Xxix “et in litus Graeciae exposuit” vs “et in litore Graeciae exposuit”.
Have I yet again missed something obvious?
Paul.
Xxix “et in litus Graeciae exposuit” vs “et in litore Graeciae exposuit”.
Have I yet again missed something obvious?
Paul.
I can see “et in litore Graeciae exposuit” in chapter xxix but I don’t see “et in litus Graeciae exposuit”. Are you asking why it is the ablative case with “exposit” rather than the accusative case?
If you recall from chapter xxv “Ariadna igitur in litus descendit” that should explain the meaning of the accusative with a verb of motion.
expono means to land, or to disembark, (set on shore) so you would expect the ablative to explain the place where the landing took place.
Have I understood your question? (I am still not feeling 100%).
The Spanish call me “escueto”. I don’t use enough words. It’s the ablative in the text but nominative in the exercitia.
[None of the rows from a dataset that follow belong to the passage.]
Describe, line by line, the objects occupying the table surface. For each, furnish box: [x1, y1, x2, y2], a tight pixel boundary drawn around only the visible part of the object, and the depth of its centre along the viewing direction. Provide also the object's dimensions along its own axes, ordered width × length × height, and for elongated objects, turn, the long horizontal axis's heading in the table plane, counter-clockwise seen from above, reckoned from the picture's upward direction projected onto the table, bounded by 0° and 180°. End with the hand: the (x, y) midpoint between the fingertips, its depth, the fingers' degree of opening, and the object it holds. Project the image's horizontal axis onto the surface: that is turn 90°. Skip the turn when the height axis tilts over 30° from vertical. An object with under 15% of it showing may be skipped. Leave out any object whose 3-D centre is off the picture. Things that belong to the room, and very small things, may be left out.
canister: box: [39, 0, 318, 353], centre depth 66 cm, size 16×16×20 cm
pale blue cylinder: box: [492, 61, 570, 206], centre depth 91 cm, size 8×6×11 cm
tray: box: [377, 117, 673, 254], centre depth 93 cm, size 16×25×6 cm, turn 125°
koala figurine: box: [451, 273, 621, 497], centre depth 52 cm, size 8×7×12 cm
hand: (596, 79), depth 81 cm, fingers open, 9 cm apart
Ok, well the sentences are not the same.
The text says “et in litore Graeciae salvum exposuit.” Which means something like he put on show the man who was saved along the coast of Greece. " Ablative as the place where the rescue was shown.
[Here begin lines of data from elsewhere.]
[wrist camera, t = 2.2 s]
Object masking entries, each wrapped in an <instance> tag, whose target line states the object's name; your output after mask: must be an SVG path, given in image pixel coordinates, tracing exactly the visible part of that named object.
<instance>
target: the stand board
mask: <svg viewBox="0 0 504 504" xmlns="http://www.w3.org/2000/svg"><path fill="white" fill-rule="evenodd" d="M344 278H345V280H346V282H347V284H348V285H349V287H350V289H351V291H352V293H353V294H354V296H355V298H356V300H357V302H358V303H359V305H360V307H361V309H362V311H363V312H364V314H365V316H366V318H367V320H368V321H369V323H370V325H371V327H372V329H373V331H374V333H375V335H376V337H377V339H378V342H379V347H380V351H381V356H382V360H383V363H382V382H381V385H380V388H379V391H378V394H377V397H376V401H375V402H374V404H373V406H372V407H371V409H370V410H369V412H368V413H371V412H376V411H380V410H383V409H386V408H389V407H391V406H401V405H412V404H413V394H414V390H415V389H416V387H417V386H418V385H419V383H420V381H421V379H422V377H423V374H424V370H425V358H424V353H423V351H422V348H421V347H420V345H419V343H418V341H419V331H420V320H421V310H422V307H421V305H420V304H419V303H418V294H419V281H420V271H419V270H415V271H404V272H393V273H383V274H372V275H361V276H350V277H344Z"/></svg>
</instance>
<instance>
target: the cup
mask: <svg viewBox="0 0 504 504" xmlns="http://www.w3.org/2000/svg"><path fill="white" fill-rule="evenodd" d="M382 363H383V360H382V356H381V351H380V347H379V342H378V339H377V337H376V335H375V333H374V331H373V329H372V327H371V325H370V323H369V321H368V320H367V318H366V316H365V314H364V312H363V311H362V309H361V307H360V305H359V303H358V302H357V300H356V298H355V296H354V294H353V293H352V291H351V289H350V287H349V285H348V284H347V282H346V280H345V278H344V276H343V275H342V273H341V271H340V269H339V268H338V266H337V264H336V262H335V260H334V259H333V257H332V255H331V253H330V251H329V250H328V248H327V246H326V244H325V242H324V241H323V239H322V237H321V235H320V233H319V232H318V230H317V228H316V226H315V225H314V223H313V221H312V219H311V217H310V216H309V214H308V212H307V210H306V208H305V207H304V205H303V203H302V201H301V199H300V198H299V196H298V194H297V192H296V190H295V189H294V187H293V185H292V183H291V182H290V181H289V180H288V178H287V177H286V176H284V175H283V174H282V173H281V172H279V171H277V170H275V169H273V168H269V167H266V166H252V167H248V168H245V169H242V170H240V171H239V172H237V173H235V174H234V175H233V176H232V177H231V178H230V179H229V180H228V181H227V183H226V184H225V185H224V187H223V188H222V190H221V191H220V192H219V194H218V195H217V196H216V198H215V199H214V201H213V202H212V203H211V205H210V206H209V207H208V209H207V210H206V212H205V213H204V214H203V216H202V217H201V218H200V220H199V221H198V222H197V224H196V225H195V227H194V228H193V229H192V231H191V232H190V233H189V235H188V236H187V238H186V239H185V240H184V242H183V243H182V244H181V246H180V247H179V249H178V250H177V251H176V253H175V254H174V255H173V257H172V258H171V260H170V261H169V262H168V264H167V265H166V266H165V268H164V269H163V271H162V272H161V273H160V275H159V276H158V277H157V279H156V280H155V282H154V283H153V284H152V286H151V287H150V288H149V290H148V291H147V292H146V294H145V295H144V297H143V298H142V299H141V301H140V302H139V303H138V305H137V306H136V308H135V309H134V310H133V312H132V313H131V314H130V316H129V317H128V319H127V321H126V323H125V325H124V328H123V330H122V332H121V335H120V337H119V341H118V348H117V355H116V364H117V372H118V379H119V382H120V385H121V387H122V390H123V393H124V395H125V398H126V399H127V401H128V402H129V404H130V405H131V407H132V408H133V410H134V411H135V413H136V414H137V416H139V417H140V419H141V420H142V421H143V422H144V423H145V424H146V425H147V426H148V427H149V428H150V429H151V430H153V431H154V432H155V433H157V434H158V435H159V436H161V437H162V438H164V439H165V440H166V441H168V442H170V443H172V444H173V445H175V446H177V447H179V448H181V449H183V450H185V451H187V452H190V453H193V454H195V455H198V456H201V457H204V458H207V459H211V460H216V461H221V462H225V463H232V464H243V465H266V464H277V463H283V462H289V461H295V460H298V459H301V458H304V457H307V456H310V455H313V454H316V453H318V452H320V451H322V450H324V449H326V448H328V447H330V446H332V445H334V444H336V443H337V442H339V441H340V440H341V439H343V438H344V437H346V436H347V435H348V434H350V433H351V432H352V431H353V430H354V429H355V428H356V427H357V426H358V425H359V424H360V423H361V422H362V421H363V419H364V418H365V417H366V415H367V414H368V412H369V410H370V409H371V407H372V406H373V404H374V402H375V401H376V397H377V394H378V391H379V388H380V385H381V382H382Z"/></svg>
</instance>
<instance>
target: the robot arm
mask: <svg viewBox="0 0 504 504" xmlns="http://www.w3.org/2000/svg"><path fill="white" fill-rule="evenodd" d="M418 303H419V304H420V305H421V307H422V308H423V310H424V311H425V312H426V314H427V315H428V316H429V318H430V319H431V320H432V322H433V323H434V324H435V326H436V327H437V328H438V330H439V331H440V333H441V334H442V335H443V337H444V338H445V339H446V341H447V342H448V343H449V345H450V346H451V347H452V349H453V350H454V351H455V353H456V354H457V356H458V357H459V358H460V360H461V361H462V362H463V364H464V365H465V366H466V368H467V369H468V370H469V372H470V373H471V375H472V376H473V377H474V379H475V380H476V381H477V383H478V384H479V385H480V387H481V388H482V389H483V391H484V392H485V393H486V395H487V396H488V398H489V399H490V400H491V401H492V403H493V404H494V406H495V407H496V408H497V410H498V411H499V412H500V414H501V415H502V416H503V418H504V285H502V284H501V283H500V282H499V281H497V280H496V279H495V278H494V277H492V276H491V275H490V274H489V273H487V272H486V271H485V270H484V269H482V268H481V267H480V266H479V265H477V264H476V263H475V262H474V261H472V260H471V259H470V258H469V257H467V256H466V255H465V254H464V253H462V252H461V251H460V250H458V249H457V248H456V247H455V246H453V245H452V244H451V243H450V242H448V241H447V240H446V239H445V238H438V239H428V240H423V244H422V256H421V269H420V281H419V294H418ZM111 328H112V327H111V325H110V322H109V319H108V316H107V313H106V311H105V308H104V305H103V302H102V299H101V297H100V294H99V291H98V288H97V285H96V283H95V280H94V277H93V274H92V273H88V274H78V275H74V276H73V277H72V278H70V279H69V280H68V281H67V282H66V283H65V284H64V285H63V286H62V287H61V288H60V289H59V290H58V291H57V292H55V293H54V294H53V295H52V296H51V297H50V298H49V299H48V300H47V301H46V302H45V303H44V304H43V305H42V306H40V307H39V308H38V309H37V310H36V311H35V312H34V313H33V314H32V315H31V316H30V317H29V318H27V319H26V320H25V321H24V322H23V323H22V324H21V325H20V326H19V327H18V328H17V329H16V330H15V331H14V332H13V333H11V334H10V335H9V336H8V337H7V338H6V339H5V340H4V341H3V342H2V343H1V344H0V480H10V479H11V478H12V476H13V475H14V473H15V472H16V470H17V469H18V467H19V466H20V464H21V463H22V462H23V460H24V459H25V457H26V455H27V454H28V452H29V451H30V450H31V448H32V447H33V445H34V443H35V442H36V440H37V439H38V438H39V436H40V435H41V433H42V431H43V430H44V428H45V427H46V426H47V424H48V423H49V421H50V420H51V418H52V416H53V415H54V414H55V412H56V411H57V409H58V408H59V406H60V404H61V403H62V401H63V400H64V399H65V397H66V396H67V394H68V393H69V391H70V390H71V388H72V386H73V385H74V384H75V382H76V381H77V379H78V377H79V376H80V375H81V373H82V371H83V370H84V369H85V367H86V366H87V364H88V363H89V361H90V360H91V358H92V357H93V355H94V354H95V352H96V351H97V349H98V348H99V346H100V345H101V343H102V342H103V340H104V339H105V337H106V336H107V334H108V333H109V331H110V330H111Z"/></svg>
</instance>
In the exercise “salvum” is omitted. Exponere is put ashore so “et in litus Graeciae exposuit” means lands (him) to the shore.
It’s the best I can do at the moment. If anyone has better ideas please speak up.
According to Lewis & Short, “exponere” in the sense of “to set on shore” is used with both in + acc. and in + abl. There is no difference in meaning. (Remember that the verbum simplex “ponere” is used with in + abl.!)
The “salvum” just makes it especially clear that Arion was saved by the dolphin’s intervention and was returned to the Greek coast unharmed.
Looks like this may be a grey area then?
Paul.
According to Lewis & Short, “exponere” in the sense of “to set on shore” is used with both in + acc. and in + abl. There is no difference in meaning. (Remember that the verbum simplex “ponere” is used with in + abl.!)
I interpreted this difference as follows: the ablative emphasises the place where the setting on shore happened, the accusative focuses on the movement involved in " the setting on shore". While this might not be a distinction which we make in English it seems to be a distinction which could be made in Latin. I didn’t read all the citations in the definition so the distinction I am looking for might not exist!
This is the sense I took expono to mean “show” rather than set on shore. The examples (mostly not reproduced above) in OLD are about displaying merchandise which perhaps means that this is not the intended meaning in the LLSPI text.
I was simply trying to account for the two uses and was probably wrong here.
That brings me back to the difference residing in how one views the verb as explained in my first paragraph above.